What you will do: In the listing below, the lines starting with the line with "[397,236,421,250] [48,261,169,276] (as" and going on through the line with "[197,94,235,104] sollen -> (276, 169) none" are to be reproduced exactly, and only those.

• • •

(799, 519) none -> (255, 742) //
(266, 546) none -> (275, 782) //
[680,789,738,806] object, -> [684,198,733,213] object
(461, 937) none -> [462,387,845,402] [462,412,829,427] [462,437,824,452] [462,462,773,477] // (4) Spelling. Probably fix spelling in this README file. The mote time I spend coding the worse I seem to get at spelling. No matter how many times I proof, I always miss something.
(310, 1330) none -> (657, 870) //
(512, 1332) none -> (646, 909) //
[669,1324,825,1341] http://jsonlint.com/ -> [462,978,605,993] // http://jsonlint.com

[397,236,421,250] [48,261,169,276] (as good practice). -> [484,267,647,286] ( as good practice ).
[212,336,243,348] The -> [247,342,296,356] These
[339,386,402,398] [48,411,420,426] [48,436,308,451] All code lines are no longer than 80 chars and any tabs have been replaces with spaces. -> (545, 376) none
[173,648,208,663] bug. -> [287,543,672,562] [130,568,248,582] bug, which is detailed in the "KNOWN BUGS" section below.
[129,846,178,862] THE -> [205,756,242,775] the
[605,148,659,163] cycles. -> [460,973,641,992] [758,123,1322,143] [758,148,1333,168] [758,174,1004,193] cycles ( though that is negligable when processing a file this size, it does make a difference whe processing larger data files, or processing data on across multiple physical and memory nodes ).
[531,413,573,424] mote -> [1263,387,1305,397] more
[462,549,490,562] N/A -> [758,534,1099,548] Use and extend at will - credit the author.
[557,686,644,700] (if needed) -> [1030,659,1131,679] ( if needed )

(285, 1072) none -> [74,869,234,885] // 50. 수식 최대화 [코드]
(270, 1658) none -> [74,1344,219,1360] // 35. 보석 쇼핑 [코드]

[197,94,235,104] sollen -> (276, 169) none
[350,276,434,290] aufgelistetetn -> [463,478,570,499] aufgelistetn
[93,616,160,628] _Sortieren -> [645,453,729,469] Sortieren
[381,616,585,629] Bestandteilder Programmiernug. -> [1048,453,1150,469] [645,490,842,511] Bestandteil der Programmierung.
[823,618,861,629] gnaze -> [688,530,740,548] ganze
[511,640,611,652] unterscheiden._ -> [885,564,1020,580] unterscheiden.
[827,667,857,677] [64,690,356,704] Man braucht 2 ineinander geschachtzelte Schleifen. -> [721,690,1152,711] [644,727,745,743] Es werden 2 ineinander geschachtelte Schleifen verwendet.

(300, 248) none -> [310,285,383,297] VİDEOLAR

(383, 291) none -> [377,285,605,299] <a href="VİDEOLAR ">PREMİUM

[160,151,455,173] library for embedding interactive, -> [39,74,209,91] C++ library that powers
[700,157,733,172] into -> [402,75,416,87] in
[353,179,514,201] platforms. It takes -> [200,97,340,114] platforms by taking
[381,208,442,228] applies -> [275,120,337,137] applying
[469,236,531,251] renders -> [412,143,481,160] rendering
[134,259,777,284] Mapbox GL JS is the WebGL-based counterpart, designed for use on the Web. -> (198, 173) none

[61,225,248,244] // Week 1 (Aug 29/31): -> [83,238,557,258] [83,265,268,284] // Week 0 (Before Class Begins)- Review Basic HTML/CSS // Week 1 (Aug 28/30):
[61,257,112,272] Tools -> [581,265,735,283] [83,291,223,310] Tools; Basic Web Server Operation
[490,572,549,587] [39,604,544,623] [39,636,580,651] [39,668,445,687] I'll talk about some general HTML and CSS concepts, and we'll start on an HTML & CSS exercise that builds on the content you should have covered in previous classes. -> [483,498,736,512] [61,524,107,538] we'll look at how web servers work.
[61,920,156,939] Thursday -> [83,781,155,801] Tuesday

• • •

Response:
[397,236,421,250] [48,261,169,276] (as good practice). -> [484,267,647,286] ( as good practice ).
[212,336,243,348] The -> [247,342,296,356] These
[339,386,402,398] [48,411,420,426] [48,436,308,451] All code lines are no longer than 80 chars and any tabs have been replaces with spaces. -> (545, 376) none
[173,648,208,663] bug. -> [287,543,672,562] [130,568,248,582] bug, which is detailed in the "KNOWN BUGS" section below.
[129,846,178,862] THE -> [205,756,242,775] the
[605,148,659,163] cycles. -> [460,973,641,992] [758,123,1322,143] [758,148,1333,168] [758,174,1004,193] cycles ( though that is negligable when processing a file this size, it does make a difference whe processing larger data files, or processing data on across multiple physical and memory nodes ).
[531,413,573,424] mote -> [1263,387,1305,397] more
[462,549,490,562] N/A -> [758,534,1099,548] Use and extend at will - credit the author.
[557,686,644,700] (if needed) -> [1030,659,1131,679] ( if needed )

(285, 1072) none -> [74,869,234,885] // 50. 수식 최대화 [코드]
(270, 1658) none -> [74,1344,219,1360] // 35. 보석 쇼핑 [코드]

[197,94,235,104] sollen -> (276, 169) none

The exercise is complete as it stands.